De acuerdo al informe, tres de cada diez hogares donde habitan niños se encuentran ubicados en zonas con presencia de venta o tráfico de drogas.
El reporte destaca entonces “la fuerte correlación entre el aumento de las adicciones y el avance territorial del narcotráfico en zonas tanto metropolitanas como en centros urbanos de baja escala poblacional”, con especial penetración en los barrios más pobres, pero también en los barrios populares y de clases medias, aunque con menor reconocimiento o visibilidad.

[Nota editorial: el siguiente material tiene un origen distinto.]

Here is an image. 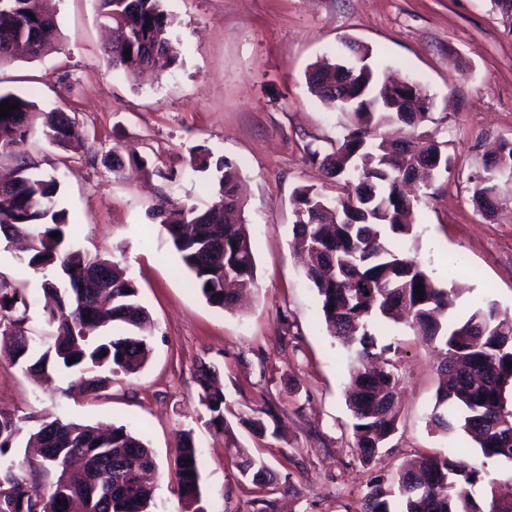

A su vez, según la estadística, en un contexto barrial de alta percepción de inseguridad, un 50% de los hogares de barrios en donde es nula o baja la vigilancia provincial reportan venta y/o tráfico de drogas (en general, en sectores de trabajadores pobres o marginales). Al mismo tiempo, la venta y tráfico de drogas alcanza al 13% de los hogares en vecindarios donde existe vigilancia policial permanente (en general, en barrios de clase media baja o media alta).
En ese sentido, aseguran, la evidencia indica una “marcada ausencia, impericia o desidia gubernamental” frente a la cual las casi únicas respuestas, insuficientes para cubrir la problemática en toda su dimensión, “surgen desde organizaciones no gubernamentales, iglesias, medios de comunicación o entidades privadas”.